Underlying Developer Portal, IaC and GitOps Architecture
Let’s take a look at the architecture and how the developer portal interacts with GitOps and then updates the software catalog.
- Users perform a self-service action in the developer portal.
- Actions are then stored in a queue with Kafka.
- A centralized handler listens to the form submissions. In this case, it’s Port’s GitHub app, which both listens to the form submissions and handles the Terraform file generation.
- Once the Terraform file is ready and contains the relevant parameters, it will be committed and a pull request will be created.
- Once the PR is merged, the GitOps workflow, which was already implemented in advance, triggers an Azure Pipeline (or any other CI) that handles Terraform
- As part of the Azure Pipeline, the software catalog data is kept up to date with the progress of the specific IaC action as well as adding/modifying/deleting a resource from the catalog according to the Terraform file
IaC Self-Service from the Developer Point of View
Let’s see what the developer experience is when using self-service IaC actions in the internal developer portal.
This is the form filled by the developer-user:
Since the IaC action may take time, it is best to show the developer how the action is progressing, as in this example:
Once the operation is complete, the developer will see the result of the IaC action in the software catalog that exists in the internal developer portal:
IaC Self-Service from the Platform Point of View
This is the audit log.
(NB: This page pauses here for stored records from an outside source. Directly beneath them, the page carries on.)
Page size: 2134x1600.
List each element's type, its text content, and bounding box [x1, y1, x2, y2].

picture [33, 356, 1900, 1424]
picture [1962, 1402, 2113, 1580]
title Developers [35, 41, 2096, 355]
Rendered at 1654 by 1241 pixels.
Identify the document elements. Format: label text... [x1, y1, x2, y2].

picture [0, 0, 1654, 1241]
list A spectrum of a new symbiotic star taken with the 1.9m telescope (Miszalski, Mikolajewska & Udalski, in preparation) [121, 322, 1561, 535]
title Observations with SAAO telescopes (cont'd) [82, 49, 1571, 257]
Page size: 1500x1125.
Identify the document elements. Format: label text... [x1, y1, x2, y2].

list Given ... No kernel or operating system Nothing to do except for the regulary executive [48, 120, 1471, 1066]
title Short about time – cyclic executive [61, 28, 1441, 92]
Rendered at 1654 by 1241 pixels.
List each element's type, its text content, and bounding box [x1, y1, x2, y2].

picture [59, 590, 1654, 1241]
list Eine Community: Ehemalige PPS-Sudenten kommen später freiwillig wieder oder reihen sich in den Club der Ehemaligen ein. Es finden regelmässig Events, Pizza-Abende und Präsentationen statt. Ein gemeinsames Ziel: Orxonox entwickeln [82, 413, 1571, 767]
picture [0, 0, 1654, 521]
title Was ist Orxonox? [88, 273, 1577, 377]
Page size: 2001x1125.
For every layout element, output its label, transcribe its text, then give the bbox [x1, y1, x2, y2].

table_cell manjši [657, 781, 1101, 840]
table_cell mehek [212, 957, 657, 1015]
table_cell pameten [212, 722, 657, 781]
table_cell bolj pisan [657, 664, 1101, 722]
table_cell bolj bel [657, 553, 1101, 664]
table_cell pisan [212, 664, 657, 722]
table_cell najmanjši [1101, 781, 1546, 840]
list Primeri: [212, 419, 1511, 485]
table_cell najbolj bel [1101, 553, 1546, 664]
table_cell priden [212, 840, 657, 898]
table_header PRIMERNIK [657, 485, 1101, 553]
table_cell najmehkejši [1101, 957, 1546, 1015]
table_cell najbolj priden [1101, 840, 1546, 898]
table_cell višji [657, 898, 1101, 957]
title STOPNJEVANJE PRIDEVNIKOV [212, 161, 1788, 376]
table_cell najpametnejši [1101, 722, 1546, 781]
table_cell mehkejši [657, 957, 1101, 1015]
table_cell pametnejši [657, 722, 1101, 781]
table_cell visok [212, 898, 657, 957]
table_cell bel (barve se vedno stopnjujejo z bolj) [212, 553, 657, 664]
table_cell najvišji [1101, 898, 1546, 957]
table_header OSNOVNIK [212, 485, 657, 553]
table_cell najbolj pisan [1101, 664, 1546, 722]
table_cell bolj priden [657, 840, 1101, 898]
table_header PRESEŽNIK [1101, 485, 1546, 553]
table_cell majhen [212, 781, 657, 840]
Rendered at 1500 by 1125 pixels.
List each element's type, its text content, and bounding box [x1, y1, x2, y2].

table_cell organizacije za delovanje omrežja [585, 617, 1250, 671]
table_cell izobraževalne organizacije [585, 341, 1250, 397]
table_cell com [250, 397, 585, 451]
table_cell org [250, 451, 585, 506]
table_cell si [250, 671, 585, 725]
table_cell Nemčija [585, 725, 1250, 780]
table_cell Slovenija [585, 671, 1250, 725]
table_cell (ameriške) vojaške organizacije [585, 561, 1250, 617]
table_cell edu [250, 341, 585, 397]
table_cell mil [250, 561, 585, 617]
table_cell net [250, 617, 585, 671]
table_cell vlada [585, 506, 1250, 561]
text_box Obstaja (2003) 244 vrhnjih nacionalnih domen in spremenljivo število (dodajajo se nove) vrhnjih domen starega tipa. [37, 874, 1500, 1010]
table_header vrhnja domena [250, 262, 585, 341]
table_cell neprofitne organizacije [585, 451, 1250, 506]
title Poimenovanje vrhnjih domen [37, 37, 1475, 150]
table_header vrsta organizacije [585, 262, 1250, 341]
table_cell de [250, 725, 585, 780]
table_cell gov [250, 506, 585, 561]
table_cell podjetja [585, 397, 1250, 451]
Here you can see the status of different self-service actions triggered by the developers, including their status, the initial entity they were invoked on and the duration in case they finished running.
Here we can see the metadata for a specific invocation of a self-service action. Including the user inputs, general metadata of the action and the list of affected catalog entities (either new, updated or deleted as a result of the action).
As part of the metadata of the invoked action, it is also possible to attach a list of relevant links. In the IaC use case, a good link to attach would be the link to the pull request that the self-service action created with the new terraform definitions and their expected effect on the infrastructure.
As next steps, you might want to allow deletion of a database or perform a Day 2 operation, such as increasing resources via self-service actions. And of course, the sky’s the limit with the many actions you can allow your developers to perform.
Platform engineering is about creating reusable elements, and IaC actions should be part of that. To avoid issues with cognitive load and onboarding developers to work with GitOps, internal developer portals offer a broad self-service capability for developers, who can then easily perform IaC actions and have the software catalog update accordingly.
When the developer portal is decoupled from the underlying implementation, developers get a consistent experience while DevOps can change the way the logic is implemented under the hood. It’s also important to have the self-service pillar of the developer portal “speak” natively with the software catalog and not manage the self-service actions and the software catalog as two separate elements.